Wobulenzi, Uganda | THE INDEPENDENT | A 90-year-old widow has abandoned her matrimonial home and relocated to a rental in Wobulenzi Town Council over a land wrangle involving his children.
Zurah Nantume, together with his late husband Musa Nsubuga bought 15 acres of land at Kito village in Katikamu sub-county and settled there in the 1960s’. However, Nsubuga died in 1988 and left her with 10 children. But, in 2015, a row emerged between Sheikh Hussein Ssendagire, her second-born child and the other children over the distribution of the land.
Nantume narrates that in 2019, without her knowledge, Ssendagire together with other people besieged her home and started to survey the land in question. Subsequently, a group of people unknown to her started razing trees, coffee and banana plantations on the same land claiming that they had bought it.
Nantume adds that they later fenced off the biggest chunk of the land and issued threats that forced her to flee the house and relocate to a single rental room in Wobulenzi town. She says that she has since tried to seek redress from Ssendagire in vain.
Mariam Nansubuga, one of Nantume’s daughters says that she was assaulted attempting to block Ssendagire and the unknown persons from grabbing their family land.
Edirisa Ssempaka, one of the other children accused Ssendagire of denying his siblings a share of the same land, adding that they have tried to seek redress from district leaders in vain. Ssempaka says that he personally planted pine trees and food crops on the land but they were all razed after the sale.
Sheikh Hussein Ssendagire, who is also the Imam of Kigulu Mosque declined to comment on the matter and asked the reporter to stop following the matter before he ended the call.
Sheikh Ramadhan Mulindwa, the Luwero District Kadhi said that he got a complaint from the family but efforts to reconcile them hit a snag after Ssendagire declined to turn up arguing that the matter is before the court.
Mulindwa said that Ssendagire told him that some of the land and its titles were still available but the family only disagreed on the allocation.

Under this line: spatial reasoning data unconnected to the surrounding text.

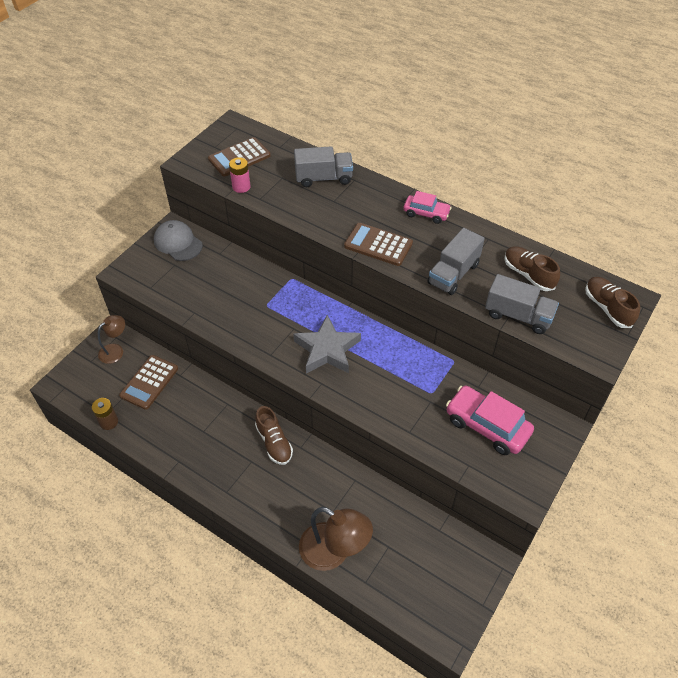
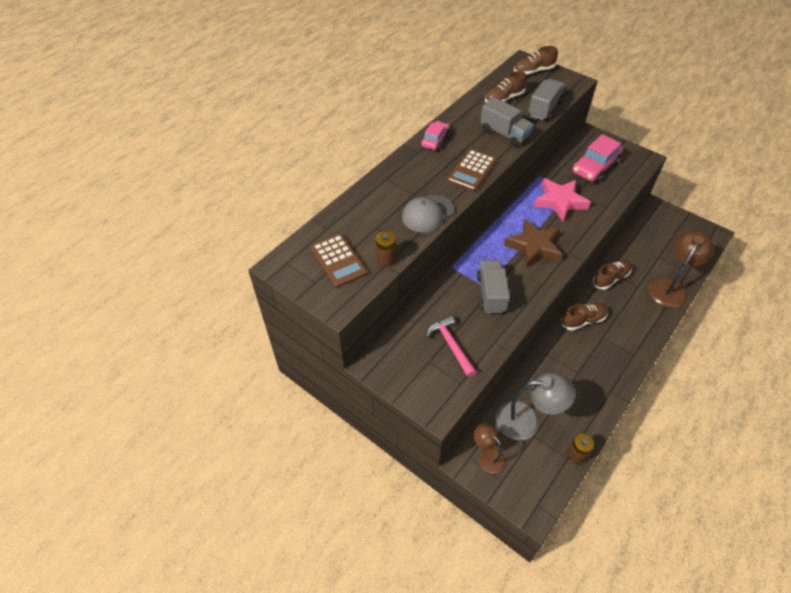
camera: 85 degrees left, 0 degrees up
brown calculator [119,355,178,410] -> grey lamp [496,373,575,441]
grey cap [154,220,203,261] -> grey cap moved to [402,195,454,232]
pink battery [229,157,250,193] -> brown battery [376,231,396,267]
grey star [293,315,361,374] -> brown star [504,219,563,268]
grey truck [294,146,353,187] -> grey truck moved to [477,260,510,313]
none -> pink hammer [426,315,476,377]
none -> pink star [534,178,591,222]
none -> brown shoe [593,260,631,290]

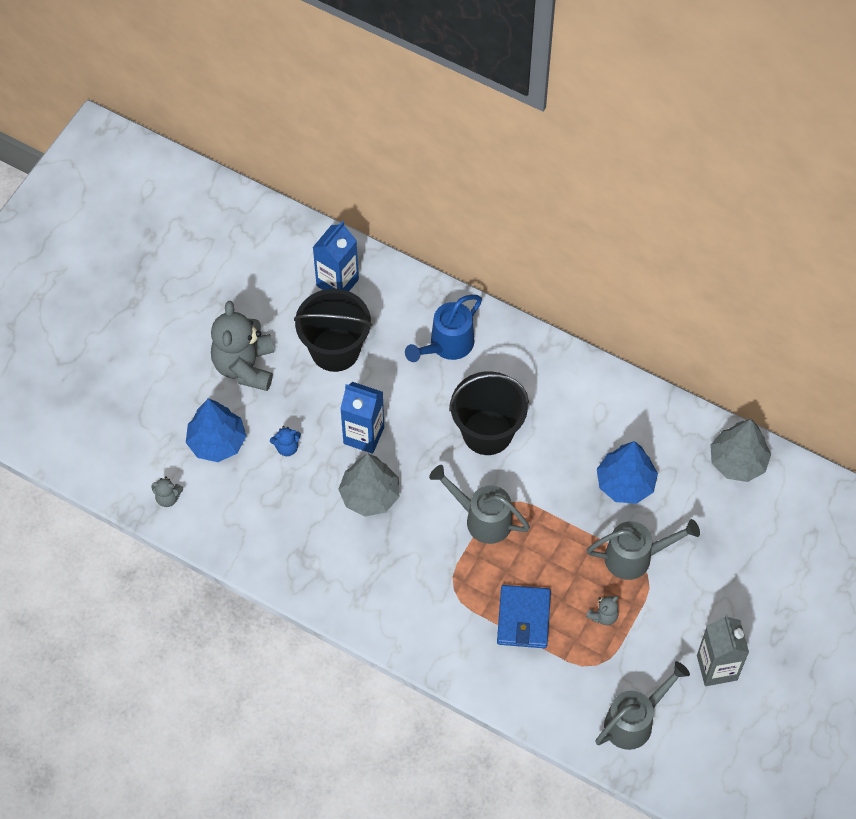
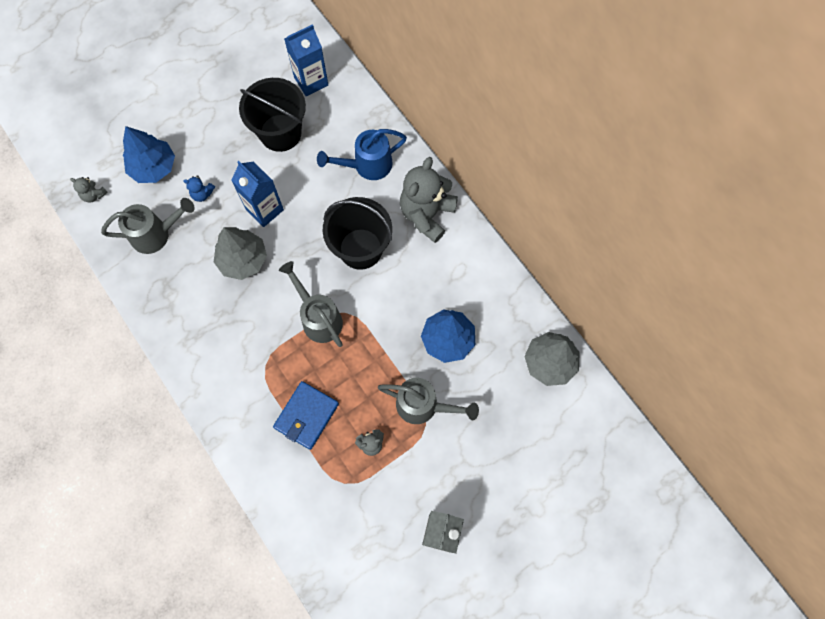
camera: 25 degrees right, 10 degrees up
grey teddy bear [211,301,274,391] -> grey teddy bear moved to [400,157,458,243]
grey watering can [595,661,690,750] -> grey watering can moved to [101,198,195,254]

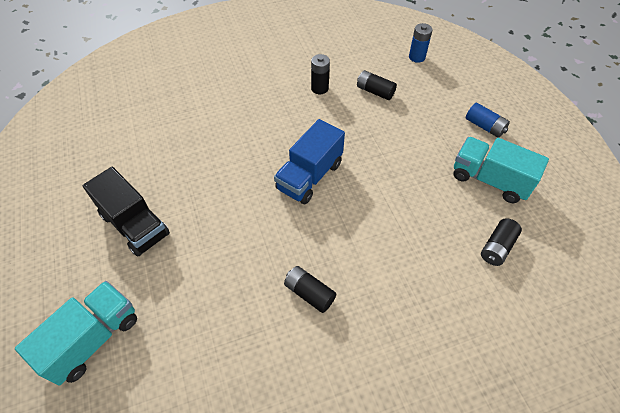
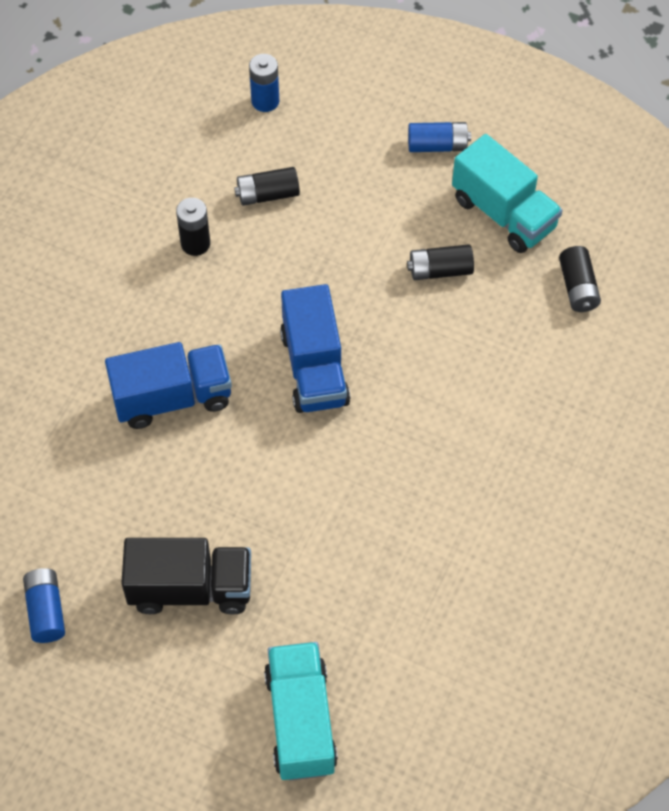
camera: 45 degrees left, 5 degrees up
black battery [284,266,336,313] -> black battery moved to [407,244,474,280]
turquoise truck [454,137,549,203] -> turquoise truck turned 120 degrees counterclockwise [452,134,563,253]
none -> blue battery [23,568,65,643]
none -> blue truck [105,342,232,429]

Parliament in March 2021 passed the Succession Bill which seeks to ensure equality and equity in the distribution of the deceased estates. The bill repeals that succession which is traced back to 1906. However, in August, the President returned the bill for reconsideration stating that the new clauses included, would most likely bring disharmony between the surviving spouse and dependent relatives.